━━━━━ Working data

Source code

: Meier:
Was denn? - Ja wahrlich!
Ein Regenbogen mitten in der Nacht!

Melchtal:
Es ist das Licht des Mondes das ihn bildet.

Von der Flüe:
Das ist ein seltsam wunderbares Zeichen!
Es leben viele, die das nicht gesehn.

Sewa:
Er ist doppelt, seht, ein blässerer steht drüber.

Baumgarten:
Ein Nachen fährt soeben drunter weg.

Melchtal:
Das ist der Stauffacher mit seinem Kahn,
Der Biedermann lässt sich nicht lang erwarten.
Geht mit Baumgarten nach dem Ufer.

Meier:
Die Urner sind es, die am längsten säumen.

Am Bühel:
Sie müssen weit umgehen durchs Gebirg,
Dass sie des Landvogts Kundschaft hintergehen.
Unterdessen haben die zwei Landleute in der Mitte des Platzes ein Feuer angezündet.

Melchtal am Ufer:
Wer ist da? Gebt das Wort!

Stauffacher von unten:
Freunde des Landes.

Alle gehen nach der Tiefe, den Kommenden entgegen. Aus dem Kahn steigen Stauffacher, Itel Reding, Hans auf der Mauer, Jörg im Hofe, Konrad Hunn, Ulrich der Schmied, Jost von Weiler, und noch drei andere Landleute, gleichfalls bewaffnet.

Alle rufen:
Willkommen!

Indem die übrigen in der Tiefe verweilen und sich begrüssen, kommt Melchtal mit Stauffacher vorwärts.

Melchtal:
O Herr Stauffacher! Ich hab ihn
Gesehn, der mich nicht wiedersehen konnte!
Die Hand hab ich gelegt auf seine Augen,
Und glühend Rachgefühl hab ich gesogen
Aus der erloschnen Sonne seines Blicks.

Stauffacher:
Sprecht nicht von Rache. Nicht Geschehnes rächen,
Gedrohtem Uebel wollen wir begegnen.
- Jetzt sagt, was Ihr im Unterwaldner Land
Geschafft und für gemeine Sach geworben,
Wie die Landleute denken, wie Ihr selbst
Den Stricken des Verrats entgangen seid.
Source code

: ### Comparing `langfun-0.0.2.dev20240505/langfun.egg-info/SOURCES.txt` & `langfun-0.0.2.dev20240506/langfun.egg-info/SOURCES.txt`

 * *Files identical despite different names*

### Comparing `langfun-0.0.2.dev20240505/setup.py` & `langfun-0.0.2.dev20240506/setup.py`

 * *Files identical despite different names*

━━━━━━━━━━

**What you have to do**.
Your response must consist of every line above, reproduced exactly.

**Result below**.
Source code

: Meier:
Was denn? - Ja wahrlich!
Ein Regenbogen mitten in der Nacht!

Melchtal:
Es ist das Licht des Mondes das ihn bildet.

Von der Flüe:
Das ist ein seltsam wunderbares Zeichen!
Es leben viele, die das nicht gesehn.

Sewa:
Er ist doppelt, seht, ein blässerer steht drüber.

Baumgarten:
Ein Nachen fährt soeben drunter weg.

Melchtal:
Das ist der Stauffacher mit seinem Kahn,
Der Biedermann lässt sich nicht lang erwarten.
Geht mit Baumgarten nach dem Ufer.

Meier:
Die Urner sind es, die am längsten säumen.

Am Bühel:
Sie müssen weit umgehen durchs Gebirg,
Dass sie des Landvogts Kundschaft hintergehen.
Unterdessen haben die zwei Landleute in der Mitte des Platzes ein Feuer angezündet.

Melchtal am Ufer:
Wer ist da? Gebt das Wort!

Stauffacher von unten:
Freunde des Landes.

Alle gehen nach der Tiefe, den Kommenden entgegen. Aus dem Kahn steigen Stauffacher, Itel Reding, Hans auf der Mauer, Jörg im Hofe, Konrad Hunn, Ulrich der Schmied, Jost von Weiler, und noch drei andere Landleute, gleichfalls bewaffnet.

Alle rufen:
Willkommen!

Indem die übrigen in der Tiefe verweilen und sich begrüssen, kommt Melchtal mit Stauffacher vorwärts.

Melchtal:
O Herr Stauffacher! Ich hab ihn
Gesehn, der mich nicht wiedersehen konnte!
Die Hand hab ich gelegt auf seine Augen,
Und glühend Rachgefühl hab ich gesogen
Aus der erloschnen Sonne seines Blicks.

Stauffacher:
Sprecht nicht von Rache. Nicht Geschehnes rächen,
Gedrohtem Uebel wollen wir begegnen.
- Jetzt sagt, was Ihr im Unterwaldner Land
Geschafft und für gemeine Sach geworben,
Wie die Landleute denken, wie Ihr selbst
Den Stricken des Verrats entgangen seid.
Source code

: ### Comparing `langfun-0.0.2.dev20240505/langfun.egg-info/SOURCES.txt` & `langfun-0.0.2.dev20240506/langfun.egg-info/SOURCES.txt`

 * *Files identical despite different names*

### Comparing `langfun-0.0.2.dev20240505/setup.py` & `langfun-0.0.2.dev20240506/setup.py`

 * *Files identical despite different names*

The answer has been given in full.